M-Net’s director of regulatory and legal affairs, Karen Willenberg, told amaBhungane that it is “factually incorrect” that MultiChoice offered the SABC a contract in order to get it to change its position on conditional access.
“The SABC opposed encryption before the MultiChoice contract was signed,” she said. Letele said Encore, the entertainment channel that the SABC is supplying to MultiChoice, will revive old SABC television shows from the 1980s and 1990s, amounting to 1% of the SABC archive.
A ‘marriage proposal’
Despite the protestations, the apparent love affair between the SABC and MultiChoice seems to have strengthened. At the launch of the SABC rerun channel Encore two weeks ago, SABC chairperson Obert Maguvhe proposed a marriage between the public broadcaster and MultiChoice.
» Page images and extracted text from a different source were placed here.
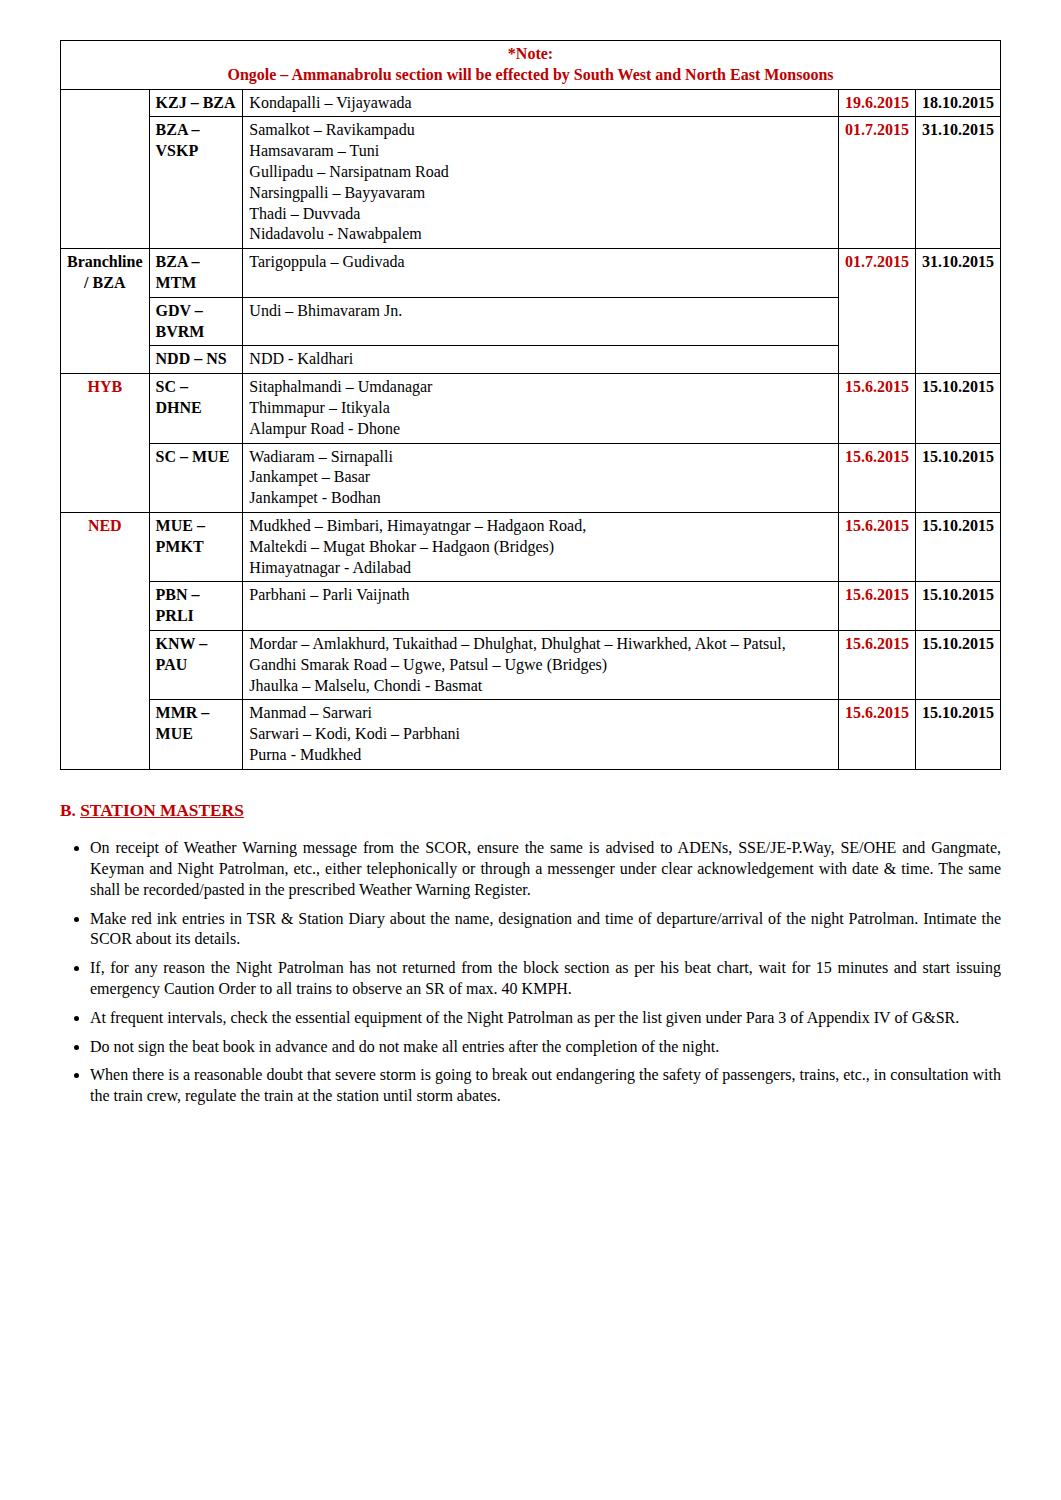| *Note: Ongole – Ammanabrolu section will be effected by South West and North East Monsoons |
| | KZJ – BZA | Kondapalli – Vijayawada | 19.6.2015 | 18.10.2015 |
| BZA – VSKP | Samalkot – Ravikampadu Hamsavaram – Tuni Gullipadu – Narsipatnam Road Narsingpalli – Bayyavaram Thadi – Duvvada Nidadavolu - Nawabpalem | 01.7.2015 | 31.10.2015 |
| Branchline / BZA | BZA – MTM | Tarigoppula – Gudivada | 01.7.2015 | 31.10.2015 |
| GDV – BVRM | Undi – Bhimavaram Jn. |
| NDD – NS | NDD - Kaldhari |
| HYB | SC – DHNE | Sitaphalmandi – Umdanagar Thimmapur – Itikyala Alampur Road - Dhone | 15.6.2015 | 15.10.2015 |
| SC – MUE | Wadiaram – Sirnapalli Jankampet – Basar Jankampet - Bodhan | 15.6.2015 | 15.10.2015 |
| NED | MUE – PMKT | Mudkhed – Bimbari, Himayatngar – Hadgaon Road, Maltekdi – Mugat Bhokar – Hadgaon (Bridges) Himayatnagar - Adilabad | 15.6.2015 | 15.10.2015 |
| PBN – PRLI | Parbhani – Parli Vaijnath | 15.6.2015 | 15.10.2015 |
| KNW – PAU | Mordar – Amlakhurd, Tukaithad – Dhulghat, Dhulghat – Hiwarkhed, Akot – Patsul, Gandhi Smarak Road – Ugwe, Patsul – Ugwe (Bridges) Jhaulka – Malselu, Chondi - Basmat | 15.6.2015 | 15.10.2015 |
| MMR – MUE | Manmad – Sarwari Sarwari – Kodi, Kodi – Parbhani Purna - Mudkhed | 15.6.2015 | 15.10.2015 |
B. STATION MASTERS
On receipt of Weather Warning message from the SCOR, ensure the same is advised to ADENs, SSE/JE-P.Way, SE/OHE and Gangmate, Keyman and Night Patrolman, etc., either telephonically or through a messenger under clear acknowledgement with date & time. The same shall be recorded/pasted in the prescribed Weather Warning Register.
Make red ink entries in TSR & Station Diary about the name, designation and time of departure/arrival of the night Patrolman. Intimate the SCOR about its details.
If, for any reason the Night Patrolman has not returned from the block section as per his beat chart, wait for 15 minutes and start issuing emergency Caution Order to all trains to observe an SR of max. 40 KMPH.
At frequent intervals, check the essential equipment of the Night Patrolman as per the list given under Para 3 of Appendix IV of G&SR.
Do not sign the beat book in advance and do not make all entries after the completion of the night.
When there is a reasonable doubt that severe storm is going to break out endangering the safety of passengers, trains, etc., in consultation with the train crew, regulate the train at the station until storm abates.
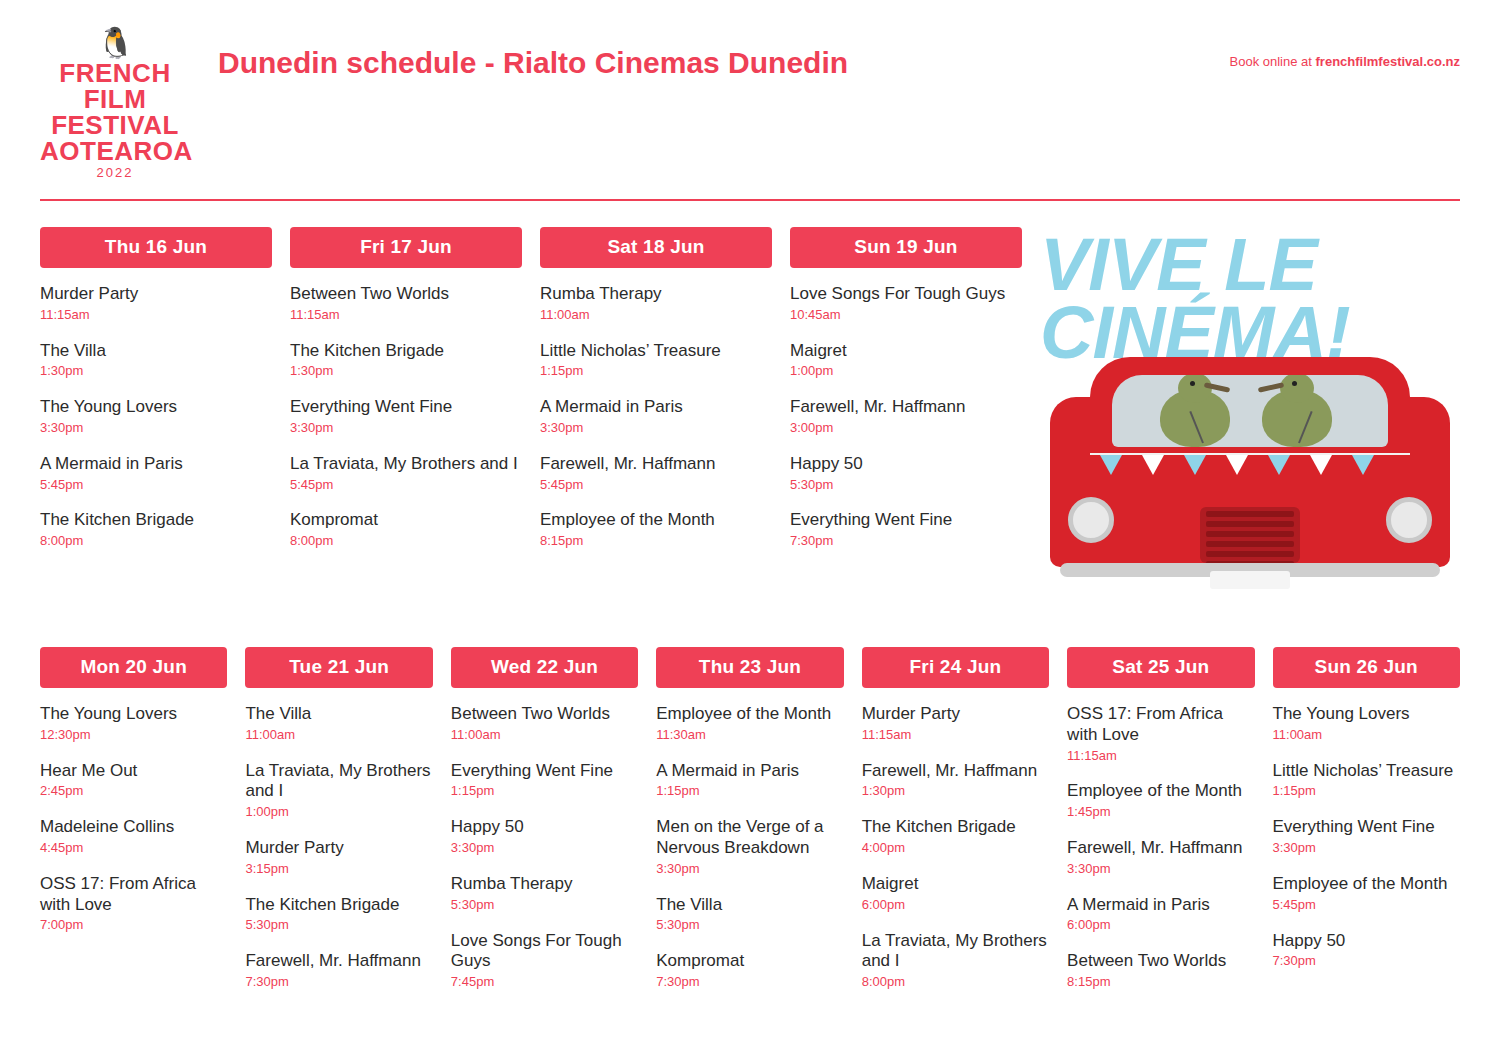🐧 FRENCH FILM FESTIVAL AOTEAROA 2022
Dunedin schedule - Rialto Cinemas Dunedin
Book online at frenchfilmfestival.co.nz
Thu 16 Jun
Murder Party 11:15am
The Villa 1:30pm
The Young Lovers 3:30pm
A Mermaid in Paris 5:45pm
The Kitchen Brigade 8:00pm
Fri 17 Jun
Between Two Worlds 11:15am
The Kitchen Brigade 1:30pm
Everything Went Fine 3:30pm
La Traviata, My Brothers and I 5:45pm
Kompromat 8:00pm
Sat 18 Jun
Rumba Therapy 11:00am
Little Nicholas’ Treasure 1:15pm
A Mermaid in Paris 3:30pm
Farewell, Mr. Haffmann 5:45pm
Employee of the Month 8:15pm
Sun 19 Jun
Love Songs For Tough Guys 10:45am
Maigret 1:00pm
Farewell, Mr. Haffmann 3:00pm
Happy 505:30pm
Everything Went Fine 7:30pm
VIVE LE CINÉMA!
Mon 20 Jun
The Young Lovers 12:30pm
Hear Me Out 2:45pm
Madeleine Collins 4:45pm
OSS 17: From Africa with Love 7:00pm
Tue 21 Jun
The Villa 11:00am
La Traviata, My Brothers and I 1:00pm
Murder Party 3:15pm
The Kitchen Brigade 5:30pm
Farewell, Mr. Haffmann 7:30pm
Wed 22 Jun
Between Two Worlds 11:00am
Everything Went Fine 1:15pm
Happy 503:30pm
Rumba Therapy 5:30pm
Love Songs For Tough Guys 7:45pm
Thu 23 Jun
Employee of the Month 11:30am
A Mermaid in Paris 1:15pm
Men on the Verge of a Nervous Breakdown 3:30pm
The Villa 5:30pm
Kompromat 7:30pm
Fri 24 Jun
Murder Party 11:15am
Farewell, Mr. Haffmann 1:30pm
The Kitchen Brigade 4:00pm
Maigret 6:00pm
La Traviata, My Brothers and I 8:00pm
Sat 25 Jun
OSS 17: From Africa with Love 11:15am
Employee of the Month 1:45pm
Farewell, Mr. Haffmann 3:30pm
A Mermaid in Paris 6:00pm
Between Two Worlds 8:15pm
Sun 26 Jun
The Young Lovers 11:00am
Little Nicholas’ Treasure 1:15pm
Everything Went Fine 3:30pm
Employee of the Month 5:45pm
Happy 507:30pm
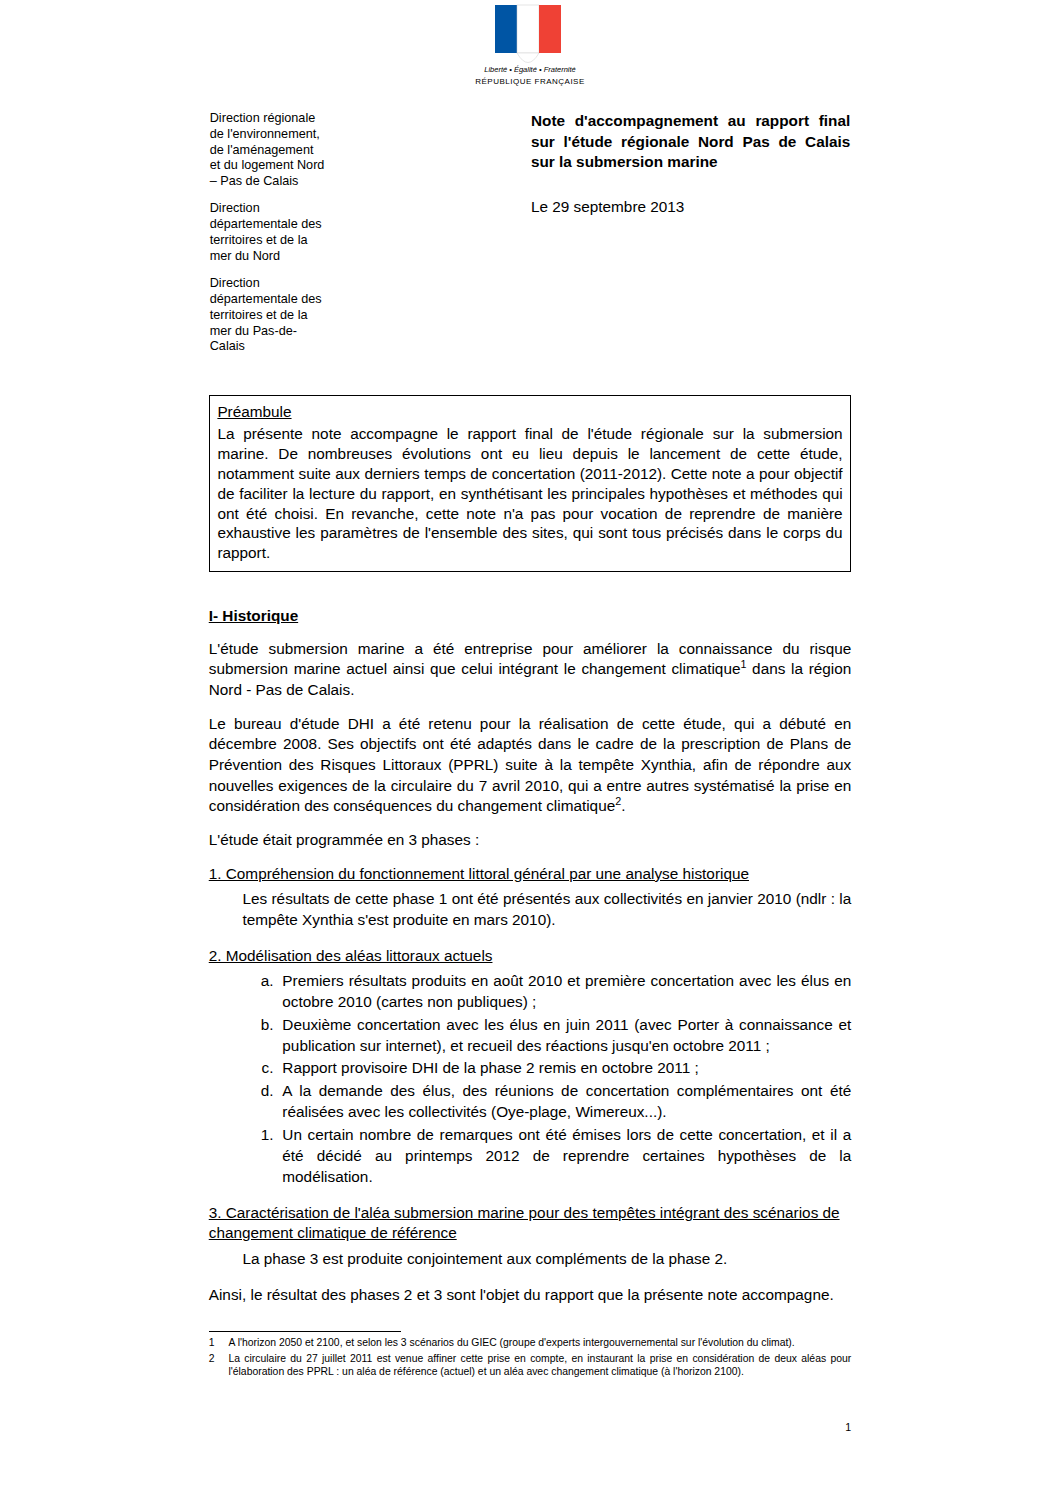Liberté • Égalité • Fraternité RÉPUBLIQUE FRANÇAISE
| Direction régionale de l'environnement, de l'aménagement et du logement Nord – Pas de Calais Direction départementale des territoires et de la mer du Nord Direction départementale des territoires et de la mer du Pas-de- Calais | | Note d'accompagnement au rapport final sur l'étude régionale Nord Pas de Calais sur la submersion marine Le 29 septembre 2013 |
Préambule
La présente note accompagne le rapport final de l'étude régionale sur la submersion marine. De nombreuses évolutions ont eu lieu depuis le lancement de cette étude, notamment suite aux derniers temps de concertation (2011-2012). Cette note a pour objectif de faciliter la lecture du rapport, en synthétisant les principales hypothèses et méthodes qui ont été choisi. En revanche, cette note n'a pas pour vocation de reprendre de manière exhaustive les paramètres de l'ensemble des sites, qui sont tous précisés dans le corps du rapport.
I- Historique
L'étude submersion marine a été entreprise pour améliorer la connaissance du risque submersion marine actuel ainsi que celui intégrant le changement climatique1 dans la région Nord - Pas de Calais.
Le bureau d'étude DHI a été retenu pour la réalisation de cette étude, qui a débuté en décembre 2008. Ses objectifs ont été adaptés dans le cadre de la prescription de Plans de Prévention des Risques Littoraux (PPRL) suite à la tempête Xynthia, afin de répondre aux nouvelles exigences de la circulaire du 7 avril 2010, qui a entre autres systématisé la prise en considération des conséquences du changement climatique2.
L'étude était programmée en 3 phases :
1. Compréhension du fonctionnement littoral général par une analyse historique
Les résultats de cette phase 1 ont été présentés aux collectivités en janvier 2010 (ndlr : la tempête Xynthia s'est produite en mars 2010).
2. Modélisation des aléas littoraux actuels
Premiers résultats produits en août 2010 et première concertation avec les élus en octobre 2010 (cartes non publiques) ;
Deuxième concertation avec les élus en juin 2011 (avec Porter à connaissance et publication sur internet), et recueil des réactions jusqu'en octobre 2011 ;
Rapport provisoire DHI de la phase 2 remis en octobre 2011 ;
A la demande des élus, des réunions de concertation complémentaires ont été réalisées avec les collectivités (Oye-plage, Wimereux...).
Un certain nombre de remarques ont été émises lors de cette concertation, et il a été décidé au printemps 2012 de reprendre certaines hypothèses de la modélisation.
3. Caractérisation de l'aléa submersion marine pour des tempêtes intégrant des scénarios de changement climatique de référence
La phase 3 est produite conjointement aux compléments de la phase 2.
Ainsi, le résultat des phases 2 et 3 sont l'objet du rapport que la présente note accompagne.
| 1 | A l'horizon 2050 et 2100, et selon les 3 scénarios du GIEC (groupe d'experts intergouvernemental sur l'évolution du climat). |
| 2 | La circulaire du 27 juillet 2011 est venue affiner cette prise en compte, en instaurant la prise en considération de deux aléas pour l'élaboration des PPRL : un aléa de référence (actuel) et un aléa avec changement climatique (à l'horizon 2100). |
1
“Actually, for me, I wouldn’t have preferred it to just be a partnership,” said Maguvhe. “Actually it should be a marriage. You can be our bride and we will be the bridegroom.” “We love you so much, MultiChoice,” continued Maguvhe. “We want to enter into a marriage.”
Battle over limits on access
Since 2012 there has been a highly contested battle over whether or not to include conditional access in the set-top boxes that will be used for the migration of South Africa’s television services from analogue to digital.
This process is known as the digital terrestrial television (DTT) migration process.Digital television allows for more television channels to be broadcast on spectrum bands than on analogue television.
Because spectrum is a finite resource, this migration process is important as it will free up spectrum to be used to deliver many more television channels and other services such as broadband wi-fi.
Conditional access is a security system that can be included in a set-top box and used by broadcasters to control access to certain channels through encryption.
For example, if a person does not pay their DStv bill, MultiChoice can use the conditional access system in its set-top box to deny them access to their television services until they have paid up.
MultiChoice is opposed to the inclusion of conditional access in the DTT set-top boxes. Many critics have argued that this is because it wants to prevent rival broadcasters from beginning to offer new subscription services through the boxes. MultiChoice argues that its objections are based on the cost of the conditional access to taxpayers and are in the public interest.